Adverse Drug Reactions Causing Admission to a Paediatric Hospital
Published: Tuesday, December 04, 2012
Author: Ruairi M. Gallagher et al.

by Ruairi M. Gallagher, Jennifer R. Mason, Kim A. Bird, Jamie J. Kirkham, Matthew Peak, Paula R. Williamson, Anthony J. Nunn, Mark A. Turner, Munir Pirmohamed, Rosalind L. Smyth

Objective(s)

To obtain reliable information about the incidence of adverse drug reactions, and identify potential areas where intervention may reduce the burden of ill-health.

Design

Prospective observational study.

Setting

A large tertiary children’s hospital providing general and specialty care in the UK.

Participants

All acute paediatric admissions over a one year period.

Main Exposure

Any medication taken in the two weeks prior to admission.

Outcome Measures

Occurrence of adverse drug reaction.

Results

240/8345 admissions in 178/6821 patients admitted acutely to a paediatric hospital were thought to be related to an adverse drug reaction, giving an estimated incidence of 2.9% (95% CI 2.5, 3.3), with the reaction directly causing, or contributing to the cause, of admission in 97.1% of cases.

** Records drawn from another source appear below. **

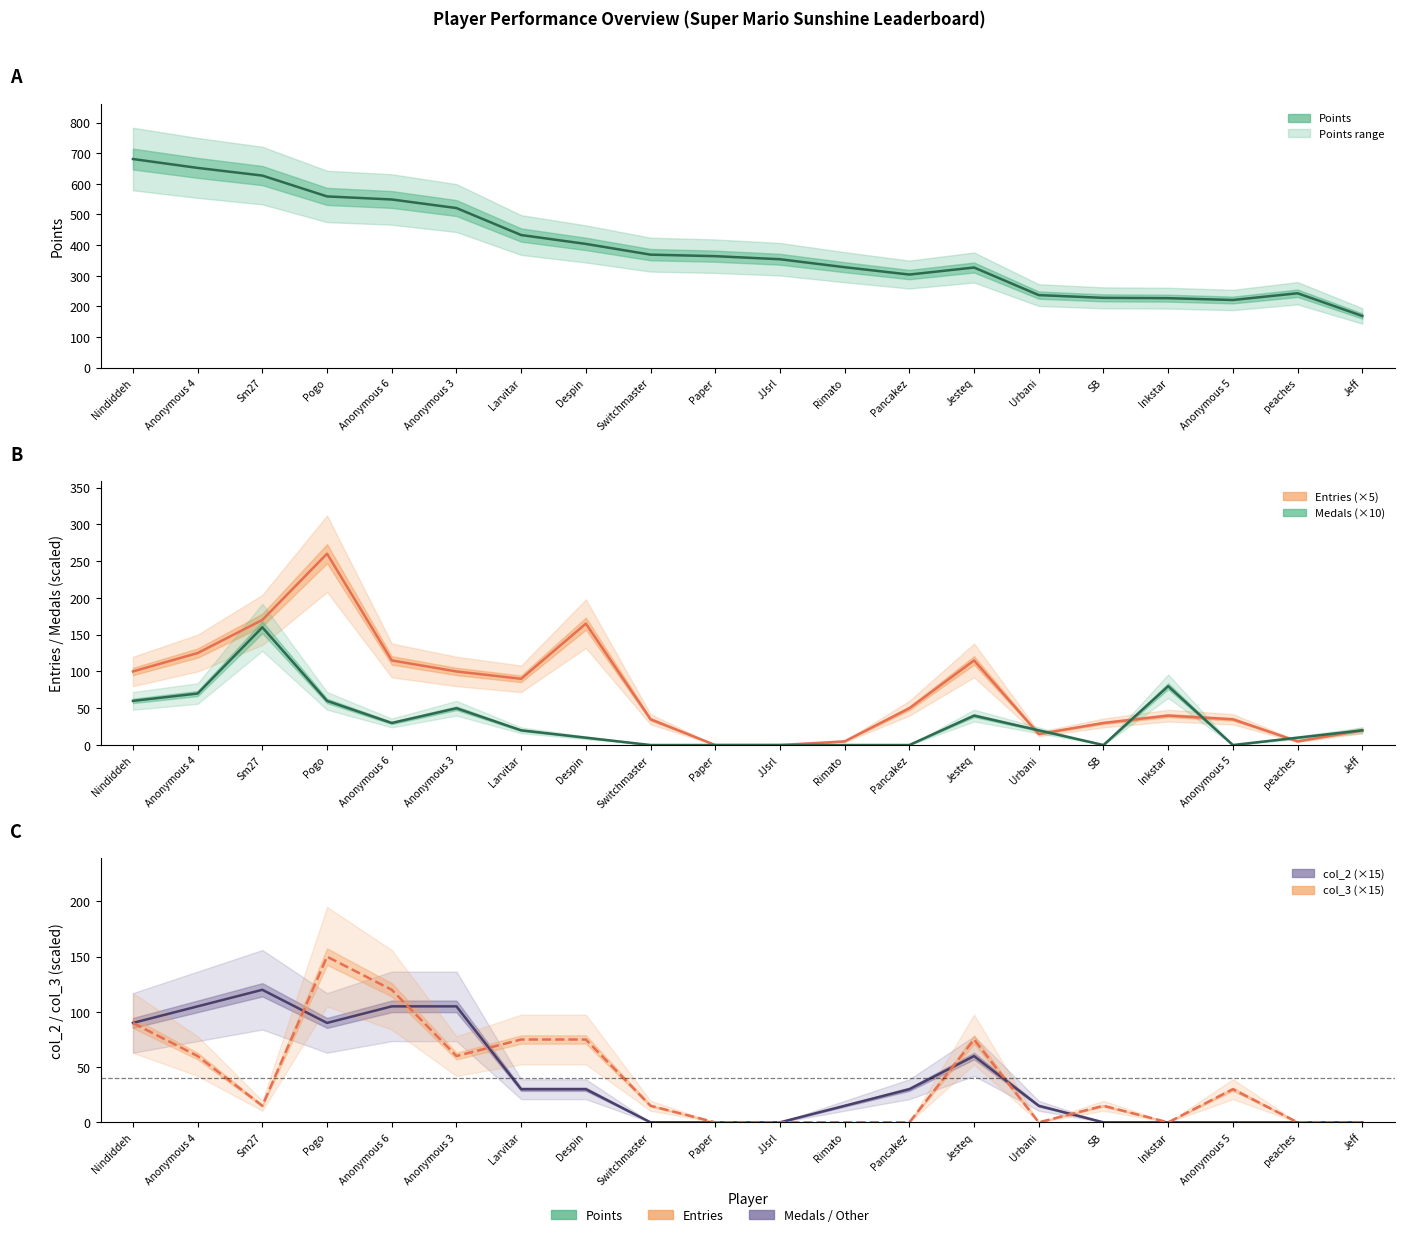

Reading left to right, extract all data points from this chart.

Points: Nindiddeh=681	Anonymous 4=652	Sm27=627	Pogo=559	Anonymous 6=549	Anonymous 3=521	Larvitar=433	Despin=404	Switchmaster=369	Paper=364	JJsrl=354	Rimato=328	Pancakez=304	Jesteq=327	Urbani=237	SB=228	Inkstar=227	Anonymous 5=221	peaches=243	Jeff=169
Entries (×5): Nindiddeh=100	Anonymous 4=125	Sm27=170	Pogo=260	Anonymous 6=115	Anonymous 3=100	Larvitar=90	Despin=165	Switchmaster=35	Paper=0	JJsrl=0	Rimato=5	Pancakez=50	Jesteq=115	Urbani=15	SB=30	Inkstar=40	Anonymous 5=35	peaches=5	Jeff=20
Medals (×10): Nindiddeh=60	Anonymous 4=70	Sm27=160	Pogo=60	Anonymous 6=30	Anonymous 3=50	Larvitar=20	Despin=10	Switchmaster=0	Paper=0	JJsrl=0	Rimato=0	Pancakez=0	Jesteq=40	Urbani=20	SB=0	Inkstar=80	Anonymous 5=0	peaches=10	Jeff=20
col_2 (×15): Nindiddeh=90	Anonymous 4=105	Sm27=120	Pogo=90	Anonymous 6=105	Anonymous 3=105	Larvitar=30	Despin=30	Switchmaster=0	Paper=0	JJsrl=0	Rimato=15	Pancakez=30	Jesteq=60	Urbani=15	SB=0	Inkstar=0	Anonymous 5=0	peaches=0	Jeff=0
col_3 (×15): Nindiddeh=90	Anonymous 4=60	Sm27=15	Pogo=150	Anonymous 6=120	Anonymous 3=60	Larvitar=75	Despin=75	Switchmaster=15	Paper=0	JJsrl=0	Rimato=0	Pancakez=0	Jesteq=75	Urbani=0	SB=15	Inkstar=0	Anonymous 5=30	peaches=0	Jeff=0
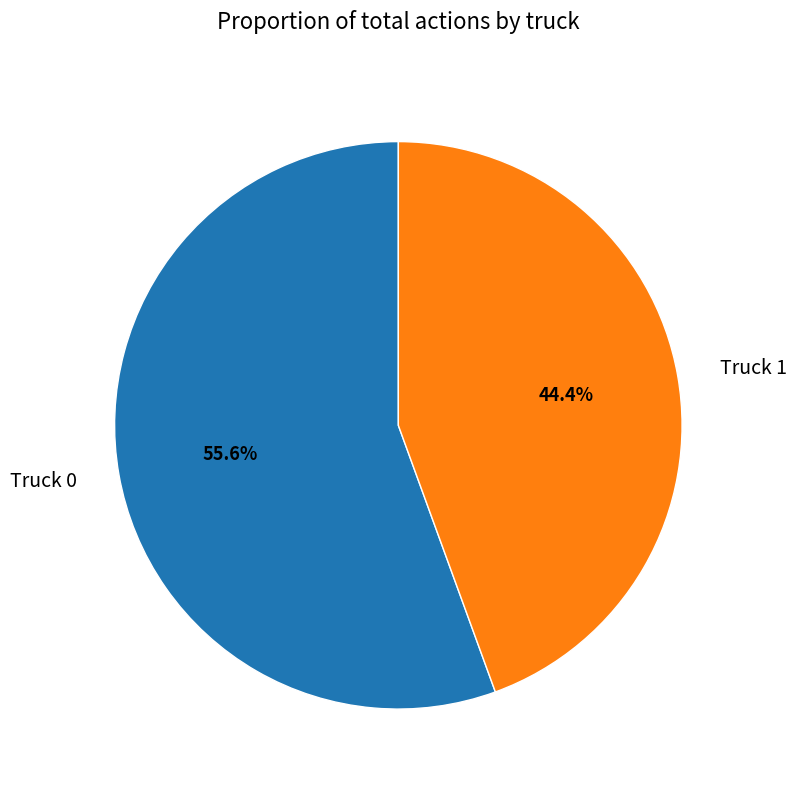

Which has a higher value, Truck 1 or Truck 0?

Truck 0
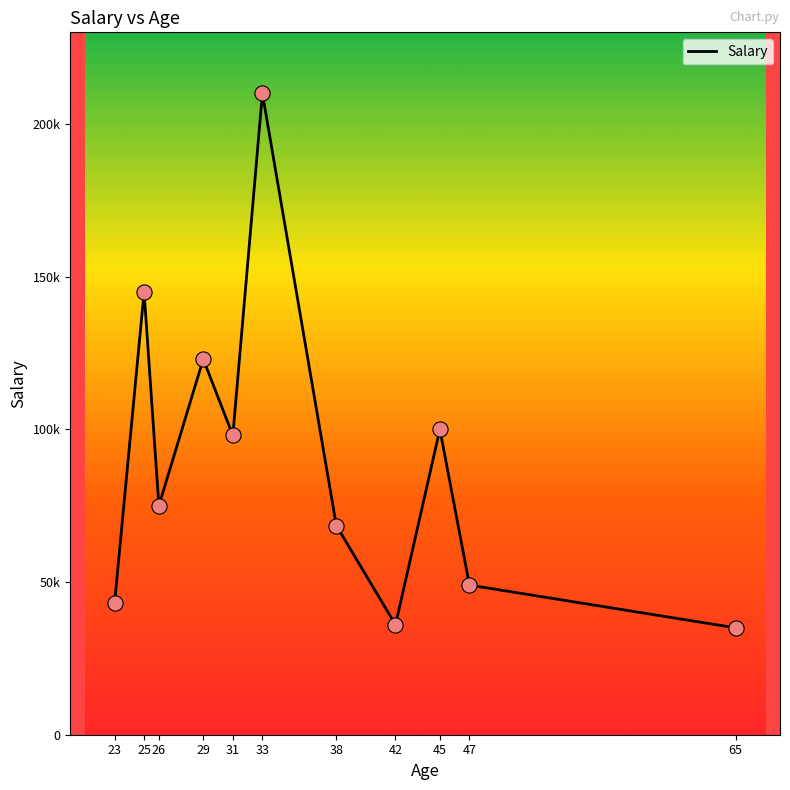

What is the change in value from 31 to 45?

+2000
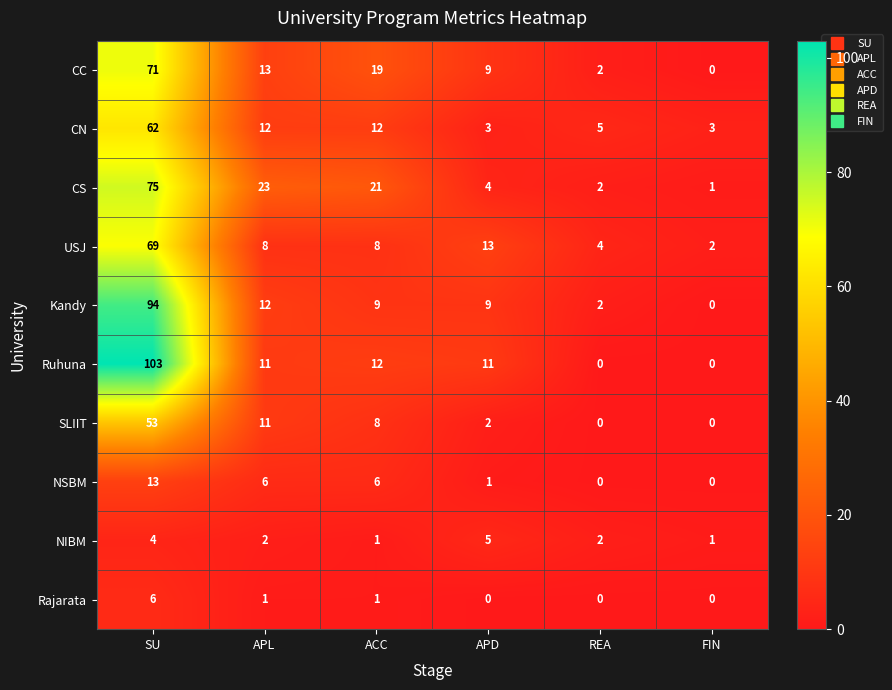

What is the difference between the highest and lowest values at APL?

22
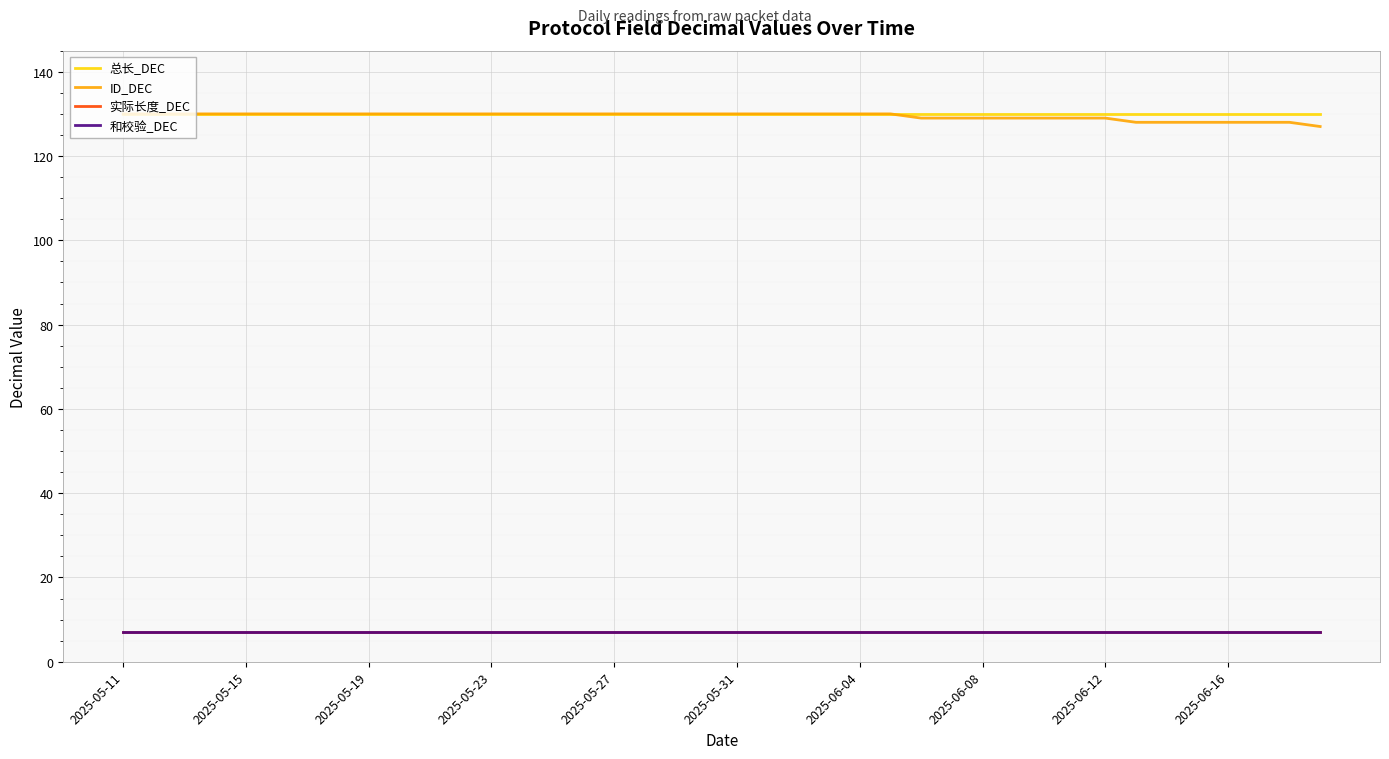

Is this an area chart (filled region under the line)?

No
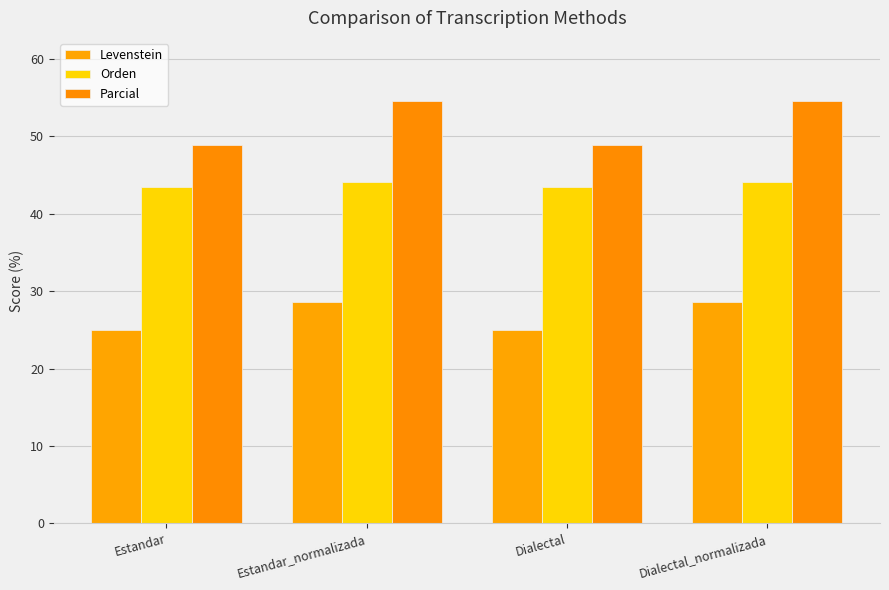

Reading right to left, transcribe all the data shown in this chart.

Levenstein: 28.6	25.0	28.6	25.0
Orden: 44.1	43.5	44.1	43.5
Parcial: 54.5	48.9	54.5	48.9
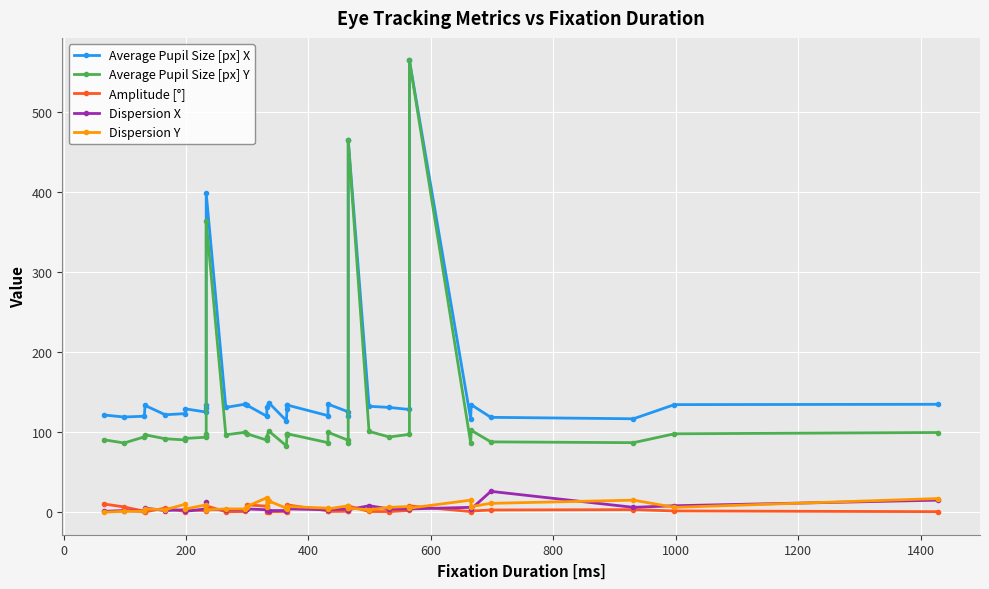

How many categories are shown in the chart?

36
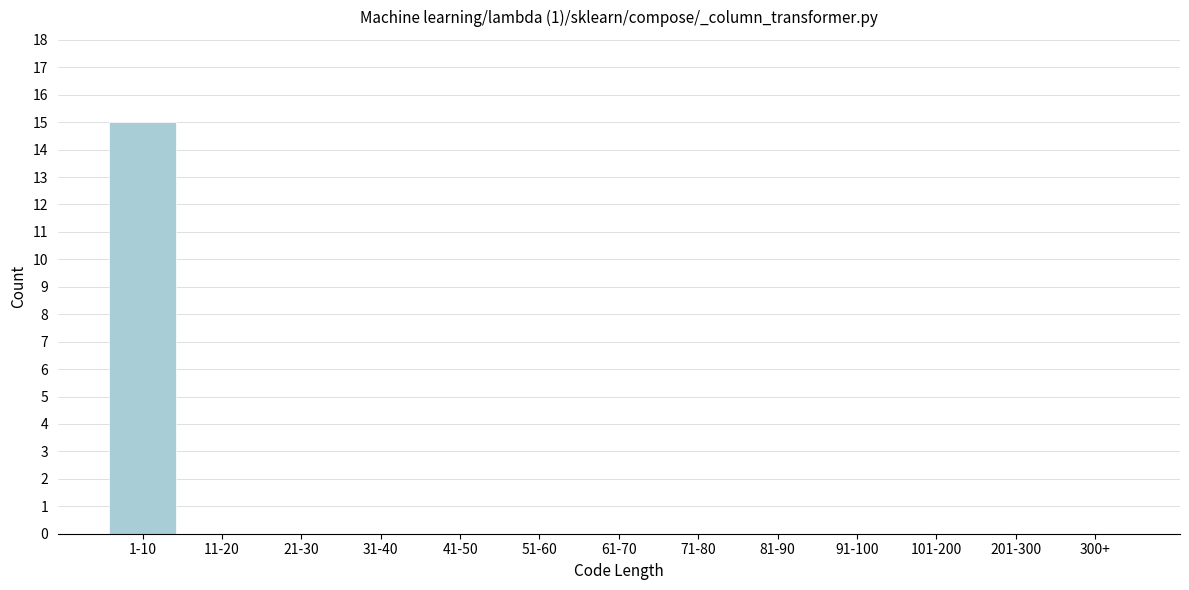

Reading left to right, what are all the values shown in this chart?

1-10=15	11-20=0	21-30=0	31-40=0	41-50=0	51-60=0	61-70=0	71-80=0	81-90=0	91-100=0	101-200=0	201-300=0	300+=0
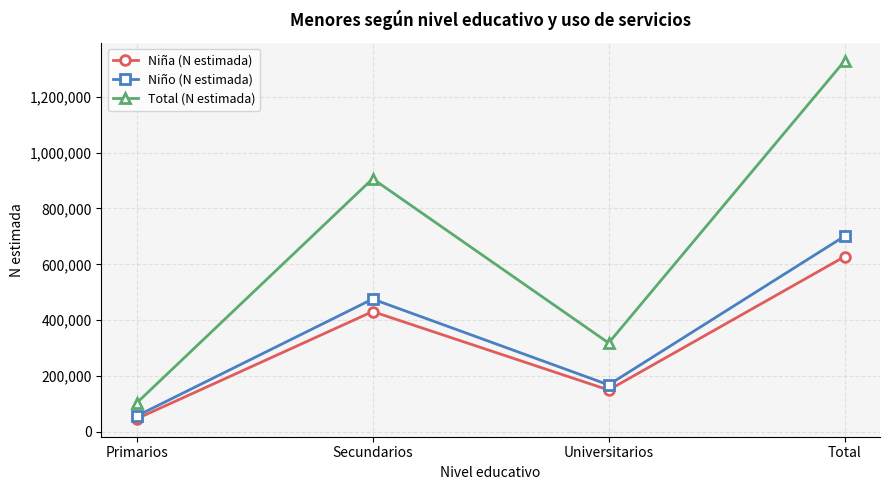

How many lines are shown in the chart?

3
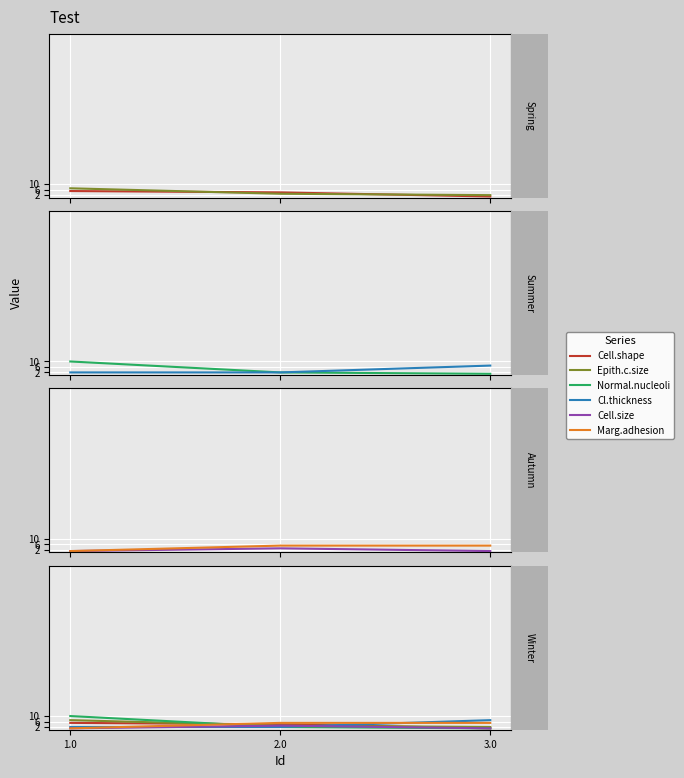

Which series has the widest spread of values?

Normal.nucleoli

No deaths were attributable to an adverse drug reaction. 22.1% (95% CI 17%, 28%) of the reactions were either definitely or possibly avoidable. Prescriptions originating in the community accounted for 44/249 (17.7%) of adverse drug reactions, the remainder originating from hospital. 120/249 (48.2%) reactions resulted from treatment for malignancies. The drugs most commonly implicated in causing admissions were cytotoxic agents, corticosteroids, non-steroidal anti-inflammatory drugs, vaccines and immunosuppressants. The most common reactions were neutropenia, immunosuppression and thrombocytopenia.

Conclusions

Adverse drug reactions in children are an important public health problem. Most of those serious enough to require hospital admission are due to hospital-based prescribing, of which just over a fifth may be avoidable. Strategies to reduce the burden of ill-health from adverse drug reactions causing admission are needed.